For a long time, Singapore and Hong Kong have been the most prominent jurisdictions vying for the hub mantle. The Lion City’s efforts have been decade-long and wide-ranging, and resulted in significant changes to the IP environment; the drive has seen it introduce a positive grant patent system, train its own patent examiners and other IP professionals, and open up the market to competition from foreign patent agents. Hong Kong’s plans, by contrast, have been more narrowly focused on IP trading, premised on its combination of a common law legal system and easy access to mainland China. Malaysia joined the fray about three years ago, pledging $65 million towards an IP financing plan that emphasised the collateralisation of patents, especially by SMEs.

Asia has been a lot more pacific on the patent front, but patent lawyers in Europe and the US obviously want to change that. They profit from making a mess. IAM itself is more of an advocacy site (for patent trolls, lawyers etc.) and it previously used shame tactics to pressure European officials to adopt the UPC, as we repeatedly showed here.

Related/contextual items from the news:

  1. European Unified Patent Court goes Open Source

    Using Private Cloud and Drupal as a starting point together with small expert partners and agile management the new platform for the European UPC has been shaped to the exact requirements and quickly adapted while more needs surfaced.
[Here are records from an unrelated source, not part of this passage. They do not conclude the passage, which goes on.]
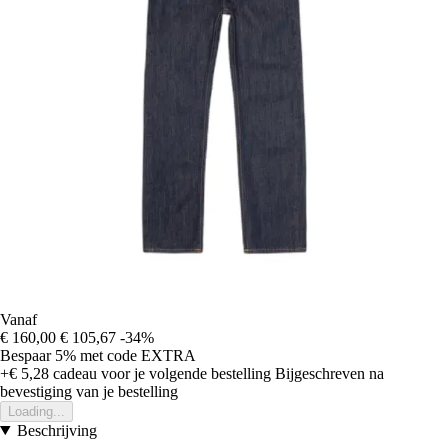
Vanaf
€ 160,00
€ 105,67
-34%
Bespaar 5%
met code
EXTRA
+€ 5,28
cadeau voor je volgende bestelling
Bijgeschreven na
bevestiging van je bestelling
Loading...
Beschrijving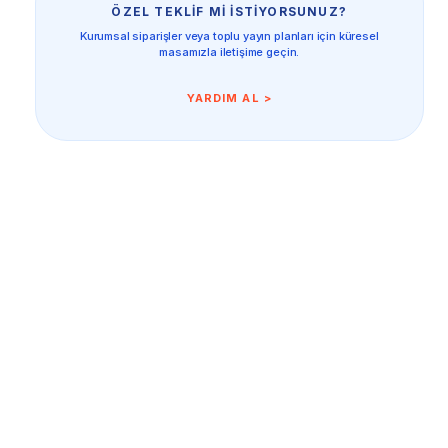
ÖZEL TEKLIF MI İSTIYORSUNUZ?
Kurumsal siparişler veya toplu yayın planları için küresel
masamızla iletişime geçin.
YARDIM AL >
The only ready to use Open Source tool used has been Zarafa Collaboration Platform which integrated with the Case Management System will provide secure email, instant messaging, file sharing and video conferencing to the platform’s users.

    The result is that, thanks to Open Source based platform and by working with SMEs, the UK IPO team has been able to deliver to the Unified Patent Court team the project earlier than planned and under budget.